I expressed my feelings most clearly in an adoption hearing that I will never forget. One of my favorite foster parents, an African-American woman I will call “Ms. Brown,” had petitioned to adopt “Ronald,” a little boy whom she had loved and cared for as her own for several years. “Ronald’s” father, a drug user who often showed up to visits with his son high or exploded with rage during visits, often requiring a police presence, was fighting the adoption tooth and nail with the help of his very aggressive lawyer. Through the lawyer, the father raised the issue that “Ronald” was often dressed in what seemed to be hand me downs or cheap clothes. The Judge asked for my opinion and I gave it to her. I told her how this father resembled many other birth parents, who are more concerned with the newness and style of their children’s clothes than with the safety, security and most importantly love provided by the foster parent. For me, the father’s question illustrated his inability to understand what matters to a child (love and security) and what doesn’t (brand names.) The judge cut me off, admonishing me sharply for my editorial comments. But I hope she understood. She eventually approved the adoption. I recently saw “Ronald,” and he is thriving with “Ms. Brown.”
Because I worked in the District of Columbia, most of my clients (parents and children) were African-American. If I had worked in Maine or Indiana, I have no doubt that I would have seen some of the same patterns among white parents. Perhaps it is an issue of class [to some extent]. But I think most of all it reflects parents who have not grown up sufficiently themselves to understand that their children are not dolls to be dressed up in a way that reflects well on parents and that they need love, not brand-name diapers or fancy clothes. No, my words were not racist. They were about what matters for children, and what doesn’t. Children should be at the heart of this debate, not racial groups.
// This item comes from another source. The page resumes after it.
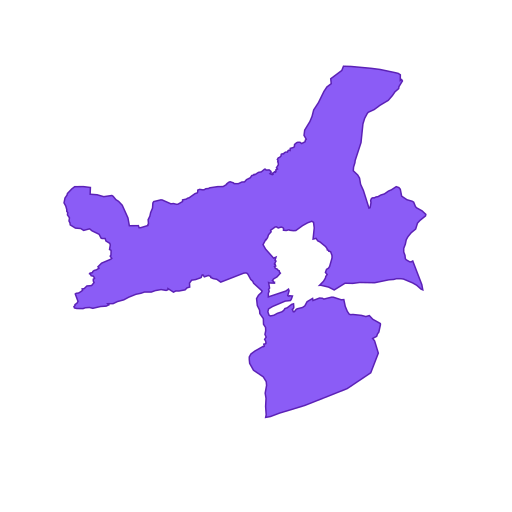 the district of Mbeya, Mbeya, United Republic of Tanzania, rotated 74°
{"feature_id": "72390352B82808491826054", "entity_name": "Mbeya", "entity_type": "district", "adm_level": 2, "iso_a3": "TZA", "parent_name": "United Republic of Tanzania", "parent_adm1": "Mbeya", "projection": "equal_earth", "projection_center": [33.409, -8.971], "detail": "fine", "context": "isolated", "style": "filled", "palette": "violet", "viewbox_px": 512, "rotation_deg": 74, "n_neighbors": 0, "source": "geoboundaries", "source_scale": "gbopen_adm2", "svg_char_len": 6141}
<svg xmlns="http://www.w3.org/2000/svg" viewBox="0 0 512 512"><g transform="rotate(74 256 256)"><path d="M191.6,134.4L175.9,123.8L158.5,116.8L153.6,113.6L149.6,109.7L148.8,108.5L147.8,102.0L145.3,95.3L142.8,85.9L139.4,80.7L136.5,77.2L134.4,72.7L132.6,71.9L128.1,67.0L126.5,67.4L127.0,68.9L121.6,67.3L119.7,68.9L118.1,71.7L110.9,85.3L107.4,93.4L100.0,112.4L97.7,119.6L101.3,122.4L106.2,135.3L111.1,136.2L113.0,141.2L116.5,145.3L125.8,153.7L131.5,160.3L137.2,163.6L141.6,167.1L148.4,174.5L153.3,176.6L157.6,175.5L158.2,176.6L159.7,177.3L160.5,181.1L158.8,182.4L158.2,184.5L158.3,185.7L159.4,188.2L161.6,189.0L162.0,190.4L162.0,193.4L164.0,194.1L163.4,195.2L163.5,196.1L164.8,197.1L164.3,198.7L164.6,200.3L165.4,201.3L165.0,202.8L165.2,203.7L166.7,204.3L167.7,206.1L167.8,207.5L169.1,208.9L170.2,208.5L171.5,209.2L171.8,208.8L174.5,209.4L176.8,212.0L178.3,211.4L178.7,213.2L180.4,213.6L180.9,214.2L180.1,215.0L180.7,215.8L181.0,217.4L182.2,217.2L182.3,218.0L180.7,219.9L179.9,218.5L178.8,218.3L176.9,219.6L176.2,222.6L175.2,223.0L174.9,223.8L176.6,227.7L176.3,230.6L177.4,234.2L177.5,235.0L177.0,235.3L177.6,236.6L177.5,237.9L179.2,239.9L180.0,244.1L181.6,246.6L181.0,249.2L181.6,253.0L181.3,254.1L180.4,257.1L179.5,257.5L177.5,260.4L177.6,261.9L178.6,264.4L179.1,264.5L180.2,268.5L178.8,273.4L177.7,281.6L178.0,283.1L177.5,285.7L178.0,287.5L177.8,288.8L176.4,291.8L176.6,293.8L178.4,294.4L179.2,295.2L179.2,297.3L181.6,304.2L181.6,306.0L182.1,307.2L181.8,311.1L183.4,311.6L184.7,316.8L184.4,318.2L182.8,320.9L182.4,323.4L176.3,330.7L175.8,332.0L175.5,339.3L176.6,340.5L181.5,342.3L185.2,345.3L188.4,347.0L191.4,349.7L195.5,350.5L195.8,351.2L196.9,351.5L197.0,359.0L196.6,360.6L194.4,360.7L192.0,369.4L184.1,368.6L170.3,370.6L165.5,373.1L163.3,375.1L159.2,376.9L158.1,377.9L157.0,386.0L153.3,391.9L150.9,398.4L144.5,396.3L141.7,402.8L139.4,411.2L140.7,414.5L143.9,420.0L145.4,420.9L147.6,423.6L152.0,425.9L155.5,425.1L159.1,425.1L161.0,425.6L162.3,425.0L164.5,425.9L167.9,424.8L170.8,426.1L172.9,425.7L174.9,426.0L179.4,421.9L181.3,416.9L183.9,414.6L184.0,408.5L186.6,406.7L191.9,400.8L196.1,400.0L196.8,399.1L197.6,396.2L200.2,396.1L203.5,393.1L205.2,393.0L209.4,395.0L210.4,393.9L211.2,393.9L215.2,395.2L215.9,396.2L218.5,395.3L219.1,396.7L220.3,406.4L222.8,410.9L224.4,410.3L225.3,413.1L225.3,415.5L225.9,417.1L226.9,417.8L226.7,420.3L227.2,420.9L228.1,420.1L229.5,419.9L230.6,417.9L232.7,417.3L233.1,417.4L233.4,418.8L235.2,419.3L236.9,419.0L239.1,422.2L238.2,426.8L240.0,430.2L239.7,432.2L241.2,432.2L242.0,434.2L242.7,436.8L242.3,439.1L242.7,440.2L250.6,439.6L252.0,441.1L252.8,443.4L253.7,443.6L254.5,445.0L255.9,444.8L257.1,442.7L258.9,436.8L258.7,434.4L259.6,430.2L261.3,427.3L261.7,419.4L262.9,413.8L262.4,411.0L261.0,411.7L262.4,406.5L261.6,401.7L261.7,395.2L260.5,389.6L259.7,381.9L260.1,376.9L259.9,373.1L261.8,366.5L261.5,362.4L262.1,356.5L264.3,351.9L264.2,350.1L263.0,349.6L268.0,345.3L267.5,342.7L268.4,339.8L269.0,333.5L267.6,331.0L267.6,328.3L263.7,327.4L261.5,324.5L262.0,320.6L261.7,315.6L261.5,314.6L259.4,313.0L259.5,312.2L261.8,311.4L261.6,307.2L263.1,305.2L264.2,305.4L265.9,303.4L267.6,300.1L271.4,297.1L269.1,272.6L269.4,270.6L270.0,269.5L271.3,268.8L277.1,267.5L279.4,266.1L281.5,265.8L291.3,259.8L292.5,260.7L294.4,264.4L297.1,267.2L304.0,268.4L309.0,267.5L312.4,268.2L318.2,266.2L323.7,267.6L327.3,266.5L330.6,267.3L333.8,269.0L336.8,268.6L338.5,270.7L340.3,270.2L342.4,270.4L343.0,270.9L342.9,272.8L345.0,272.9L345.3,273.7L344.9,274.3L347.0,283.1L348.8,287.9L351.2,290.3L353.7,291.0L357.5,291.7L365.1,289.9L374.2,282.3L379.6,280.8L383.3,281.5L390.4,285.0L395.6,285.6L403.2,288.2L411.5,290.0L413.8,291.2L414.3,286.4L413.5,276.6L413.1,250.3L408.6,204.9L399.9,177.9L383.1,165.2L370.3,165.4L367.4,166.6L366.5,162.2L364.4,160.7L363.0,158.9L356.3,155.3L355.2,155.1L349.0,161.2L344.5,163.5L344.5,167.1L342.2,170.9L338.9,179.0L338.5,181.1L337.7,182.4L334.4,183.5L329.0,184.1L322.1,183.6L321.6,186.1L317.0,192.9L316.4,194.6L316.1,202.7L315.0,203.7L313.9,206.5L314.5,213.5L312.4,213.3L314.0,219.5L317.4,222.8L317.9,224.2L318.3,225.5L318.1,231.0L318.5,232.3L320.1,234.4L319.9,235.5L317.3,235.8L316.9,234.6L315.8,233.8L312.3,233.1L312.3,235.0L314.4,240.3L314.5,242.7L315.9,244.3L316.8,246.5L317.0,251.3L317.9,255.1L317.6,258.7L316.5,259.8L312.9,260.0L310.3,258.5L309.1,254.0L307.4,240.3L308.3,235.2L307.2,233.9L304.5,232.0L303.4,234.8L303.8,235.4L302.8,236.4L298.6,233.8L296.8,233.9L297.9,237.0L298.7,255.4L295.2,254.4L293.6,253.1L291.6,253.1L290.6,251.8L285.0,251.2L285.7,250.3L287.2,245.7L286.4,245.5L286.5,246.4L284.7,246.4L284.1,247.0L282.9,245.5L281.9,241.6L279.2,237.3L278.0,237.9L276.7,237.7L275.9,238.7L274.5,239.2L273.2,240.8L271.2,241.1L271.1,239.8L269.0,239.9L269.1,240.4L268.7,240.5L266.4,238.2L265.3,238.9L262.6,237.1L262.9,239.7L252.0,244.9L247.0,246.1L242.9,242.1L243.2,241.8L241.6,239.9L239.0,238.1L236.9,234.8L235.3,234.9L233.4,229.6L233.5,228.4L235.2,226.9L235.1,223.8L236.1,222.4L237.1,221.9L238.8,222.5L239.8,220.0L239.9,217.0L240.6,216.4L242.0,213.0L242.5,210.7L239.6,202.8L238.3,197.2L238.0,192.8L239.5,191.4L245.1,192.3L255.5,196.5L255.6,193.4L258.4,192.5L260.3,190.5L266.1,186.5L268.6,185.6L269.8,185.8L270.7,184.6L271.5,184.7L272.4,183.1L276.5,182.8L278.9,183.5L286.3,188.1L287.7,189.7L288.3,191.9L290.9,193.8L293.4,192.7L294.9,194.6L296.3,195.3L298.9,198.1L301.7,203.0L302.0,201.7L305.9,194.8L310.2,190.2L306.7,177.9L309.0,170.5L310.0,163.7L314.4,149.3L315.5,134.8L316.5,130.1L316.5,127.3L317.8,122.9L318.8,120.6L325.0,112.9L328.4,109.6L333.3,106.5L334.5,105.0L329.2,104.5L304.0,106.7L304.4,108.6L303.9,109.9L301.1,112.6L299.7,113.2L296.4,112.6L292.9,112.9L289.4,111.9L285.8,109.2L281.8,107.1L279.3,104.6L276.4,100.4L274.1,95.1L268.9,91.7L267.0,88.6L264.2,82.0L262.8,81.3L258.4,83.9L254.0,88.3L252.5,89.1L247.7,89.6L246.4,90.8L243.5,95.4L238.6,99.5L231.6,98.9L229.6,99.8L228.0,102.1L229.7,107.6L230.1,110.8L231.7,115.4L231.8,119.2L232.6,122.5L232.3,124.3L232.7,126.2L232.2,128.1L232.6,129.2L234.2,130.5L236.5,130.8L241.0,133.0L241.1,134.2L222.6,134.7L215.9,135.7L209.7,135.0L206.2,135.9L200.9,139.0L197.4,137.7L193.6,135.2L191.6,134.4Z" fill="#8b5cf6" stroke="#5b21b6" stroke-width="1.5"/></g></svg>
Readers who have worked with abusive and neglectful parents as social workers, therapists, or in other capacities will recognize the phenomenon I describe here. The fact that neither the New York Times journalists nor the publisher of the Chronicle (who was clearly puzzled by where my reference came from if not racism) understood this shows their distance from the people they are writing about. Nor do they understand that many healthy and mature parents of all races, such as the foster parent I called “Ms. Brown,” are completely unconcerned with brand names.
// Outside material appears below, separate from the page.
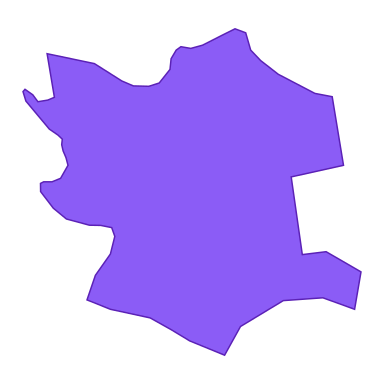 an SVG outline of Iecavas
{"feature_id": "LVA-5736", "entity_name": "Iecavas", "entity_type": "Municipality", "adm_level": 1, "iso_a3": "LVA", "parent_name": "Latvia", "parent_adm1": "", "projection": "mercator", "projection_center": [24.152, 56.602], "detail": "fine", "context": "isolated", "style": "filled", "palette": "violet", "viewbox_px": 384, "rotation_deg": 0, "n_neighbors": 0, "source": "natural_earth", "source_scale": "10m", "svg_char_len": 837}
<svg xmlns="http://www.w3.org/2000/svg" viewBox="0 0 384 384"><path d="M235.0,28.8L245.7,32.8L250.7,50.1L260.7,60.6L278.3,74.3L314.9,93.4L332.2,96.7L343.5,165.3L291.2,176.9L302.3,254.6L326.1,251.7L361.0,271.9L354.6,309.3L322.9,297.8L283.3,300.6L240.5,326.5L224.6,355.2L189.7,340.9L170.7,329.4L150.1,317.9L110.4,309.3L87.0,299.9L95.4,275.3L110.4,254.0L114.8,236.4L111.7,227.6L100.7,225.4L89.4,225.2L66.4,219.0L53.3,208.2L40.6,191.6L40.5,183.4L43.7,181.8L52.0,181.8L60.6,178.3L68.0,165.3L66.0,157.7L63.1,150.9L61.7,144.7L62.3,139.2L58.0,135.1L49.3,129.1L25.9,101.1L23.0,91.6L25.0,89.3L32.8,94.8L37.9,101.7L47.7,100.1L54.4,97.3L47.1,53.7L94.4,63.6L121.7,80.9L133.3,85.9L148.8,86.3L159.2,83.0L170.0,69.4L171.1,58.7L176.2,50.1L180.9,46.7L190.8,48.4L202.5,45.2L221.4,35.6L235.0,28.8Z" fill="#8b5cf6" stroke="#5b21b6" stroke-width="1.5"/></svg>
I have written before, and will write again, about what has been called “the liberal dilemma of child welfare reform.” Many of my fellow liberals seem to be reluctant to “punish” parents whose problems in parenting stem from poverty and racism by taking away their children or even monitoring and offering services to these families. The whole idea of “punishing” parents, which was used in the title of the Times article, reveals the emphasis on parents’ rights over child safety. But if we succumb to this attitude, we may be condemning poor and minority children to years of suffering and even death. Is that really the anti-racist position?
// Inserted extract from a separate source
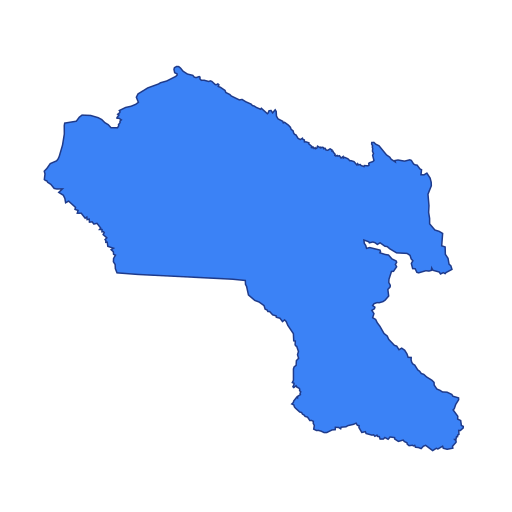 outline of Kailahun, Eastern, Sierra Leone, rotated 93°
{"feature_id": "65957751B248885957650", "entity_name": "Kailahun", "entity_type": "district", "adm_level": 2, "iso_a3": "SLE", "parent_name": "Sierra Leone", "parent_adm1": "Eastern", "projection": "orthographic", "projection_center": [-10.677, 8.06], "detail": "fine", "context": "isolated", "style": "filled", "palette": "blue", "viewbox_px": 512, "rotation_deg": 93, "n_neighbors": 0, "source": "geoboundaries", "source_scale": "gbopen_adm2", "svg_char_len": 6033}
<svg xmlns="http://www.w3.org/2000/svg" viewBox="0 0 512 512"><g transform="rotate(93 256 256)"><path d="M185.1,471.0L190.7,471.4L191.6,470.2L191.8,468.9L193.3,467.9L195.2,464.6L199.1,461.1L199.5,458.4L199.1,452.8L202.8,456.3L205.4,451.6L208.5,449.9L212.8,448.9L211.0,446.0L216.9,438.8L218.9,439.2L219.8,436.1L222.6,436.7L222.4,432.8L227.2,428.6L226.0,427.0L228.5,426.6L227.9,424.5L230.9,424.1L230.5,421.4L232.6,419.6L231.7,416.5L236.3,412.5L237.7,413.6L237.7,411.1L239.9,411.1L239.7,409.6L240.6,408.8L242.6,409.8L245.7,405.9L247.5,407.6L248.5,406.7L250.2,406.7L250.0,405.3L254.1,404.5L255.7,398.7L257.3,401.0L259.2,398.7L261.8,398.3L262.5,396.4L265.9,398.1L269.2,398.1L271.9,396.2L276.0,395.8L280.1,393.9L280.6,373.3L280.4,278.4L281.0,265.4L284.9,265.0L286.9,263.8L295.3,261.5L300.4,254.9L301.8,250.5L305.1,245.4L308.6,244.1L309.2,242.3L310.8,241.2L310.8,239.4L313.9,236.3L314.7,232.8L316.1,232.5L316.9,228.8L320.1,226.1L318.3,224.1L319.9,222.4L323.6,220.6L331.6,214.6L338.7,213.9L338.9,212.3L342.6,212.3L343.6,211.7L344.1,210.6L349.2,208.6L352.4,209.4L355.9,208.1L358.4,210.2L363.1,210.2L364.7,212.1L366.8,212.7L378.2,212.1L380.5,213.1L381.1,211.4L382.5,211.4L384.6,212.3L385.4,211.4L383.5,209.2L384.8,208.3L385.8,206.1L386.6,205.4L388.2,205.4L389.3,204.2L390.9,204.8L392.1,204.4L394.0,207.1L395.4,207.1L394.8,207.9L398.9,210.8L400.3,211.0L401.9,212.5L402.8,210.4L404.6,209.8L405.8,208.7L409.5,204.2L409.9,202.3L411.5,201.3L412.2,199.8L413.6,198.6L414.2,196.1L417.5,193.6L417.3,192.0L418.1,190.1L420.1,190.1L422.2,188.9L425.9,189.3L427.1,186.4L426.9,184.5L427.5,181.8L428.8,178.7L428.6,176.1L425.7,170.9L425.3,167.8L422.9,167.8L422.9,164.5L424.1,162.4L422.5,162.0L421.8,157.1L420.6,155.4L419.0,149.8L417.7,147.3L419.8,145.9L420.0,144.2L422.0,144.2L426.7,141.1L425.7,137.6L427.5,136.8L428.8,130.8L428.4,129.2L429.8,127.9L428.6,125.8L429.8,125.2L429.9,123.4L432.3,122.5L432.1,119.2L430.5,117.8L432.1,114.5L429.7,112.6L430.1,108.1L431.5,107.9L433.7,104.1L432.1,99.4L433.5,98.2L434.6,95.5L436.0,95.1L437.4,93.2L436.8,89.9L437.4,88.9L436.8,87.6L438.6,86.8L438.8,83.7L439.7,81.0L437.2,78.9L436.2,76.7L441.1,69.4L438.6,65.9L439.2,64.3L436.2,59.7L438.2,58.9L439.0,55.0L437.6,49.4L435.7,49.8L431.6,46.5L430.2,46.5L428.8,48.0L428.6,46.7L425.9,46.3L425.9,45.3L424.1,45.1L423.5,44.0L419.6,44.4L419.6,42.8L416.9,40.1L415.3,40.1L414.5,42.0L409.6,43.0L408.3,46.1L405.5,46.1L399.4,51.1L398.1,50.0L393.8,48.8L388.9,46.1L387.1,46.3L385.7,52.1L384.0,53.2L382.0,58.1L382.0,62.7L380.5,65.3L379.4,68.4L375.6,71.3L372.9,71.6L370.9,73.8L367.8,79.4L365.4,82.3L364.7,84.8L362.5,86.6L361.3,88.5L356.6,91.8L355.8,93.5L354.1,94.9L351.5,95.7L349.2,95.7L349.2,98.8L345.9,100.1L342.3,102.6L340.4,105.7L342.1,108.3L338.6,110.8L338.0,113.1L332.3,119.1L329.0,120.8L326.7,124.1L319.7,128.6L316.2,131.5L313.1,133.2L311.5,136.3L307.4,135.2L304.2,137.5L302.5,135.0L300.9,134.6L299.4,136.9L297.4,135.6L296.2,132.7L296.2,130.5L294.9,126.8L293.3,124.7L289.0,121.4L282.5,122.6L279.8,120.4L278.2,120.4L275.5,122.0L272.3,122.0L264.3,119.9L264.1,117.9L259.4,115.0L257.1,116.4L254.9,115.2L253.6,115.8L251.8,120.1L248.1,123.7L247.7,127.2L246.3,132.5L245.1,131.9L243.6,132.5L241.6,142.9L242.6,146.0L239.7,147.0L237.7,148.5L234.4,149.1L235.9,144.1L236.9,143.5L235.9,140.0L236.5,137.8L238.1,135.4L236.3,132.8L239.5,127.8L239.7,125.5L241.8,122.8L245.5,115.8L245.5,105.3L247.3,102.2L250.8,100.9L252.6,99.1L255.3,100.5L260.4,98.9L260.4,96.4L263.9,94.5L264.3,92.7L261.8,85.6L262.0,82.5L261.2,80.1L258.8,79.9L261.0,78.6L262.4,72.2L264.3,70.8L262.8,68.1L263.7,66.2L262.6,65.4L259.1,59.6L255.6,60.9L254.0,62.8L248.3,64.1L244.4,67.0L237.1,67.6L236.1,71.1L223.7,70.8L221.8,74.4L220.7,78.7L214.8,84.3L209.4,84.6L203.4,85.9L196.7,85.9L185.3,87.5L176.7,84.6L173.2,84.9L169.1,86.2L164.3,89.7L166.2,92.6L166.2,95.5L161.2,95.2L160.5,96.8L156.8,99.9L156.7,101.7L155.9,103.4L152.4,105.9L151.9,107.5L153.5,112.6L152.7,119.2L153.4,122.2L154.8,121.8L152.3,126.1L150.3,127.6L148.2,131.0L139.5,138.9L138.0,142.4L136.4,144.2L136.6,146.3L138.1,146.4L140.0,145.3L141.1,145.6L142.4,145.1L145.2,145.2L147.6,144.0L149.3,144.8L154.5,143.2L155.6,144.3L156.9,147.5L157.6,148.3L159.4,147.9L160.1,148.9L160.0,152.5L161.1,152.8L160.1,155.9L159.2,156.7L159.6,158.5L158.5,159.3L159.8,160.0L156.6,163.1L155.8,166.2L156.0,167.2L154.1,169.3L152.8,172.8L153.6,173.9L152.1,174.2L153.7,176.2L151.5,177.9L152.0,179.5L151.3,180.2L152.0,181.4L151.4,182.6L150.3,182.3L148.2,184.3L147.3,184.6L147.2,185.7L146.2,185.6L145.1,187.6L146.7,189.9L146.5,191.6L144.9,192.5L145.3,194.0L144.5,194.0L143.9,195.0L144.4,196.1L143.9,196.9L144.6,197.3L143.1,200.3L145.1,200.9L145.7,202.1L144.8,202.6L145.6,203.7L144.3,204.6L145.0,205.4L144.8,206.3L143.7,205.9L141.3,209.1L140.2,209.1L139.4,212.1L139.5,213.6L137.6,213.8L136.8,215.6L136.0,215.8L137.4,217.9L136.3,220.2L133.0,222.4L132.5,223.8L131.3,224.8L129.1,225.5L127.6,227.6L125.6,228.4L123.6,230.5L121.0,234.5L121.6,235.7L120.1,236.3L117.9,241.2L115.2,242.9L110.6,243.4L109.0,244.5L112.2,246.9L109.9,248.6L110.3,250.6L112.6,251.4L113.3,252.1L108.2,258.4L109.2,259.1L107.6,263.5L106.3,265.7L106.0,267.4L104.6,268.8L102.5,274.3L100.4,278.1L101.0,280.8L97.5,289.1L96.1,290.6L94.3,294.7L92.3,295.6L89.4,300.3L88.7,302.6L87.0,302.0L86.1,303.1L86.8,303.9L87.0,305.6L84.0,309.2L83.5,310.7L84.2,312.4L83.2,317.0L83.4,319.8L82.0,321.3L80.3,321.3L79.8,322.1L81.0,325.2L80.6,327.0L78.9,328.6L77.9,334.0L75.3,338.5L72.3,341.2L70.9,343.1L70.9,345.2L72.2,347.3L73.9,347.7L77.2,346.8L78.3,344.3L79.4,344.2L80.9,345.6L85.9,354.3L88.0,360.5L89.3,362.3L93.8,372.9L100.3,382.3L103.7,383.8L108.7,381.5L110.8,384.0L113.0,388.6L114.5,394.0L117.9,400.1L118.8,399.4L119.9,399.5L121.7,401.5L122.4,400.3L125.1,402.1L125.7,402.0L125.7,400.0L127.1,397.6L128.4,398.9L129.9,398.7L132.0,400.2L133.1,399.9L135.2,401.0L135.5,407.5L132.6,410.4L130.7,414.0L127.8,417.2L126.1,420.9L124.3,428.5L124.4,437.1L126.6,439.7L130.8,442.5L133.3,454.0L135.8,454.3L144.3,453.8L155.3,455.0L166.8,457.7L169.4,458.7L171.4,460.1L174.5,466.3L179.5,469.4L182.4,471.9L185.1,471.0Z" fill="#3b82f6" stroke="#1e3a8a" stroke-width="1.5"/></g></svg>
Some of these who advocate family preservation at any cost are eager to describe any criticism of an African-American parent as racist. They use the fear of being called racist to suppress expressions of alternative viewpoints. As a child of Holocaust survivors, I am well aware of what can happen when fear paralyzes free speech. I was sad to see the Chronicle respond so pusillanimously the demand that I be silenced.